King and Story
In the 1930s, future agricultural labor union leader César Chávez and his family moved into the neighborhood. It was here that Chávez first began his political actions, registering voters and organizing English language classes for the mostly Mexican American residents. The first grocery stores targeted by the NFWA grape boycott were on King Road.
The San Jose Redevelopment Agency (SJRA) pursued redevelopment of the intersection, successfully locating a grocery store on the north-east corner before pursuing eminent domain to redevelop the south-east and south-west corners. The SJRA was successfully able to acquire the south-east corner and redevelop removing vacant and abandoned buildings, while adding needed banking and shopping options for the local community in conjunction with Bay Area local developers Blake-Hunt Ventures. However the City was fought in court as its pursued acquisition of the Tropicana shopping center on the South-west corner, the SJRA abandoned acquisition of the entire shopping center and settled for acquisition of certain portions and the redevelopment of the remainder in conjunction with the existing owners. The Connecticut Kelo case being fought in court at the same time was clearly a factor in the City's final decisions.
In 2003, the city council considered a bill to rename King Road, named for an 1851 settler to San Jose, after Martin Luther King, Jr. The proposal was generally supported by the African American community, and opposed by the Hispanic population, with significant minorities in each group on differing sides. For example, the president of the local chapter of the NAACP opposed the change, while the Chávez family supported it. The city council eventually rejected the proposal.
The area surrounding King and Story is a vital cultural hub for the rapidly expanding East San Jose Community.
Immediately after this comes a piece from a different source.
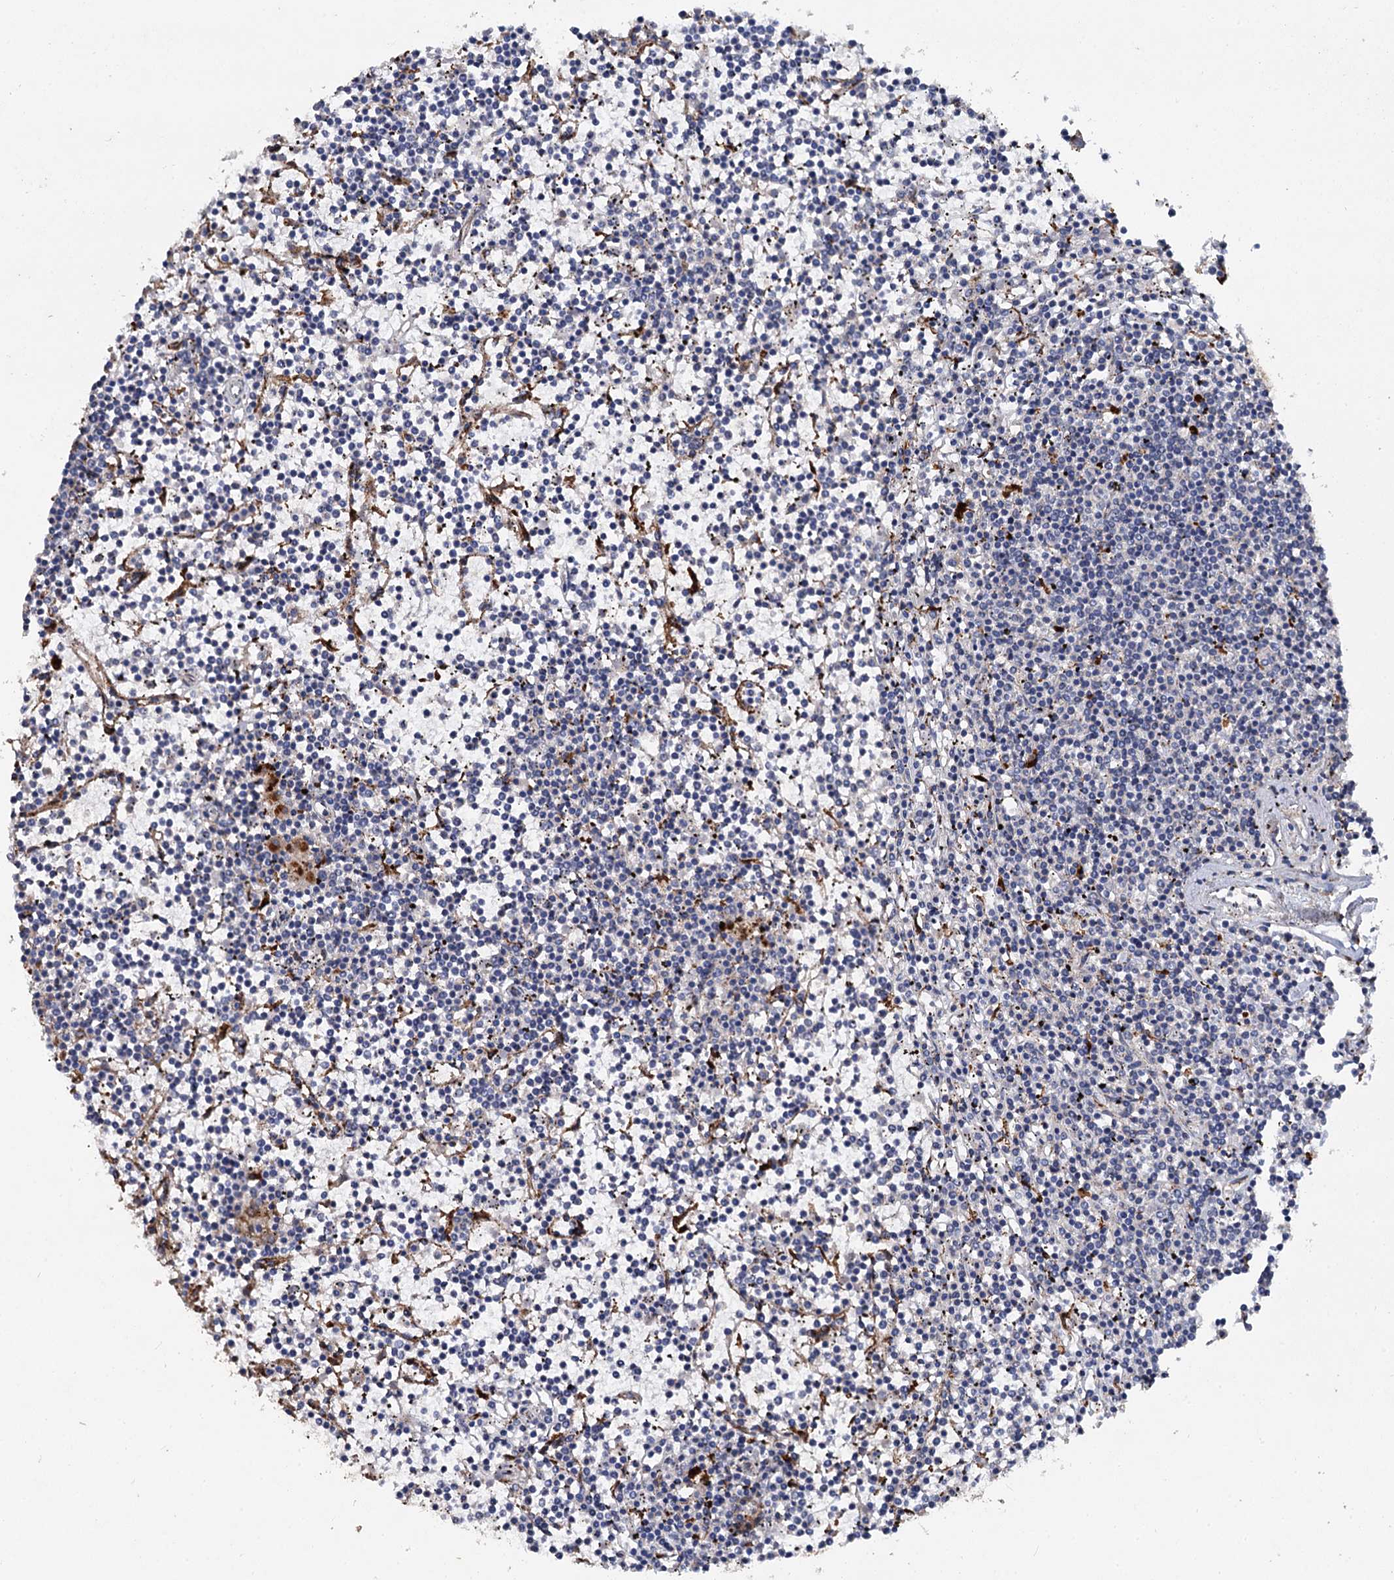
{"staining": {"intensity": "negative", "quantity": "none", "location": "none"}, "tissue": "lymphoma", "cell_type": "Tumor cells", "image_type": "cancer", "snomed": [{"axis": "morphology", "description": "Malignant lymphoma, non-Hodgkin's type, Low grade"}, {"axis": "topography", "description": "Spleen"}], "caption": "The immunohistochemistry image has no significant positivity in tumor cells of malignant lymphoma, non-Hodgkin's type (low-grade) tissue.", "gene": "GBA1", "patient": {"sex": "female", "age": 19}}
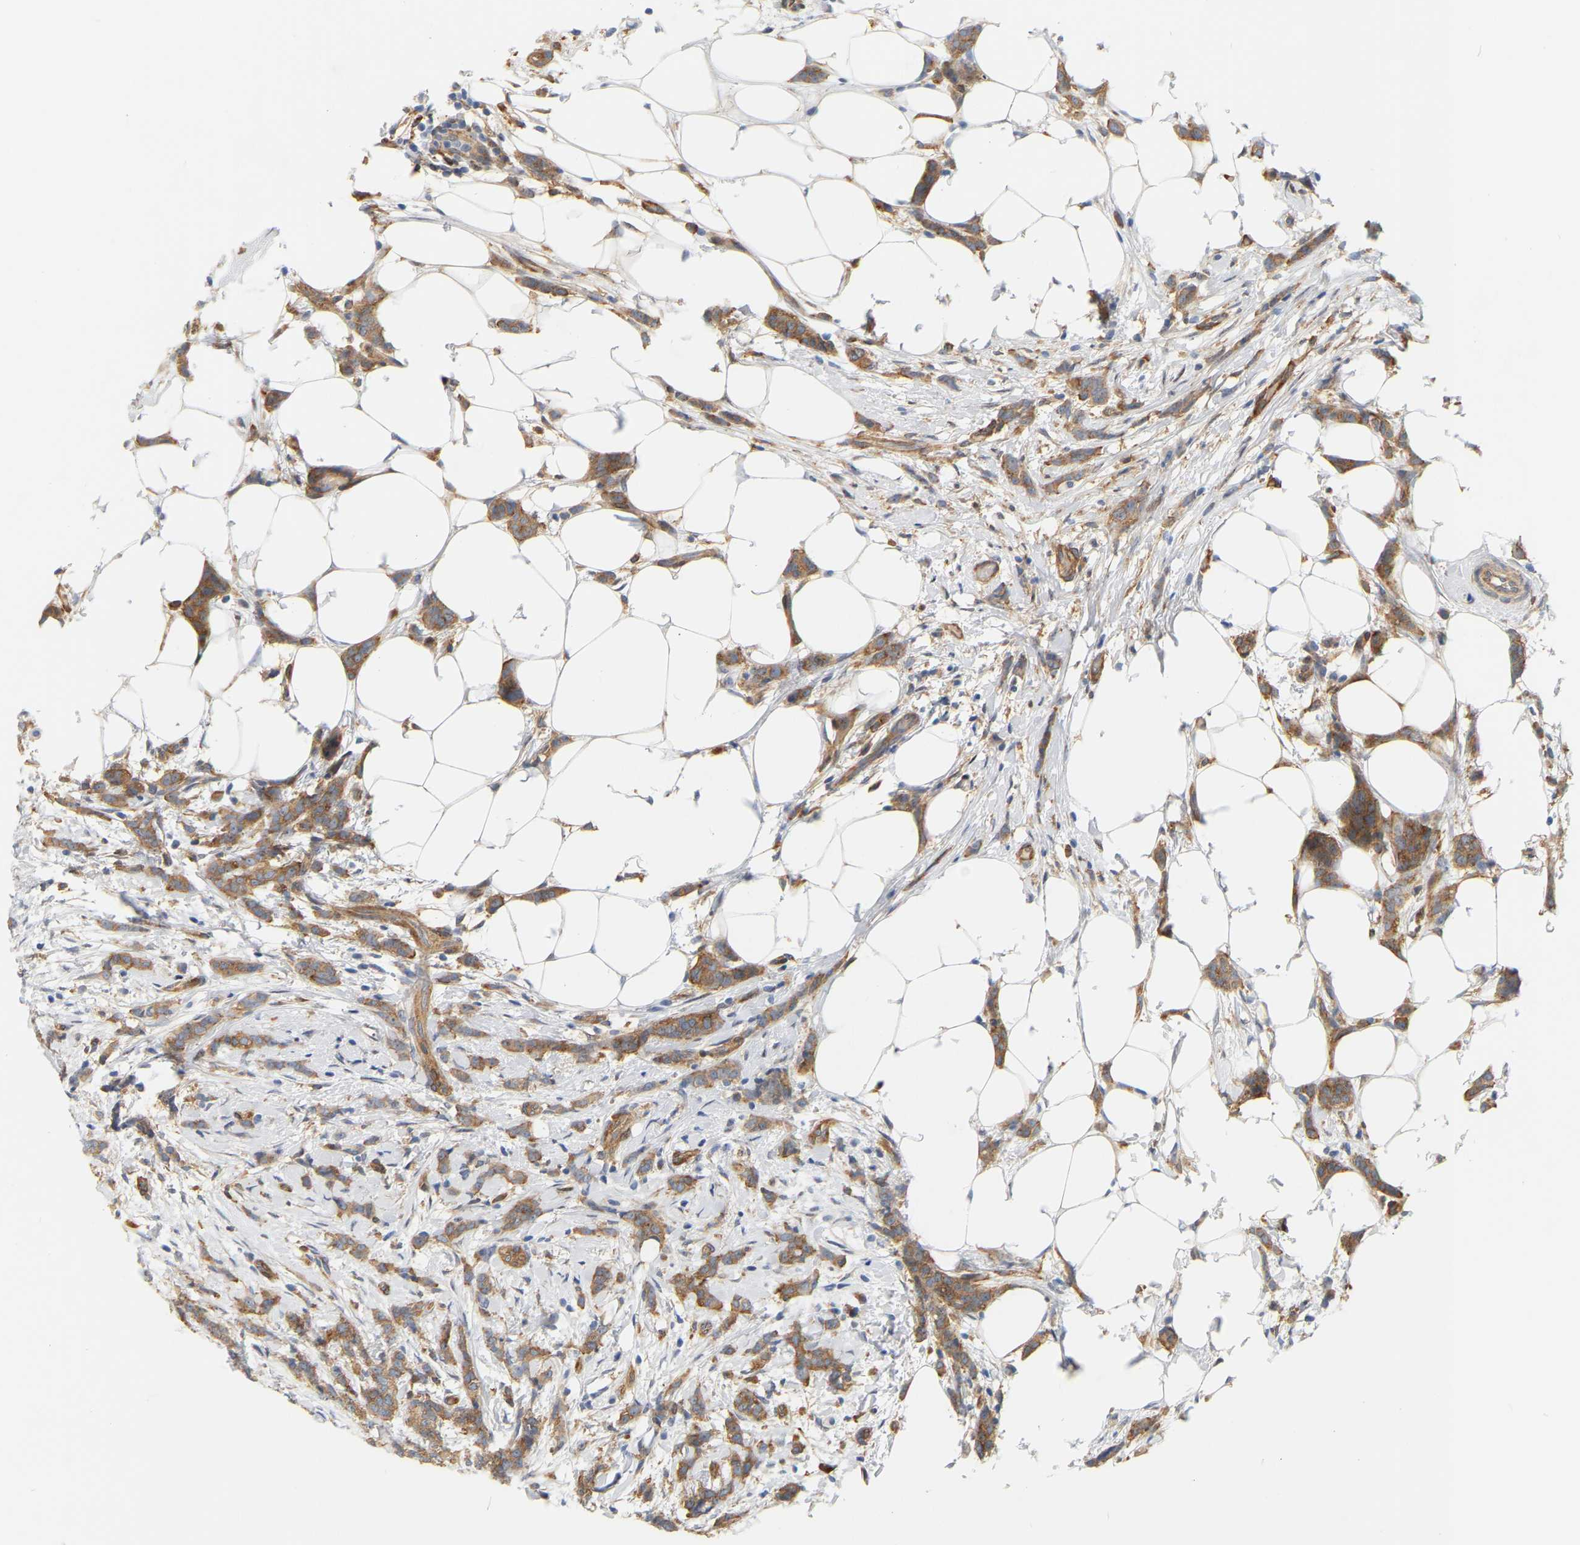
{"staining": {"intensity": "moderate", "quantity": ">75%", "location": "cytoplasmic/membranous"}, "tissue": "breast cancer", "cell_type": "Tumor cells", "image_type": "cancer", "snomed": [{"axis": "morphology", "description": "Lobular carcinoma"}, {"axis": "topography", "description": "Skin"}, {"axis": "topography", "description": "Breast"}], "caption": "Breast cancer (lobular carcinoma) stained with a brown dye displays moderate cytoplasmic/membranous positive positivity in about >75% of tumor cells.", "gene": "RAPH1", "patient": {"sex": "female", "age": 46}}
King Road is home to a One Stop county services building, and area landmark Eastridge Shopping Mall is undergoing a multi-million dollar expansion.
BART (Bay Area Rapid Transit) and Santa Clara Valley Transportation Authority (VTA) light rail is expanding into the region. Redevelopment of some neighborhoods is also a city priority. One such project, on Summer Street, includes the renovation and construction of new housing by the San Jose Conservation Corps YouthBuild job training and education program.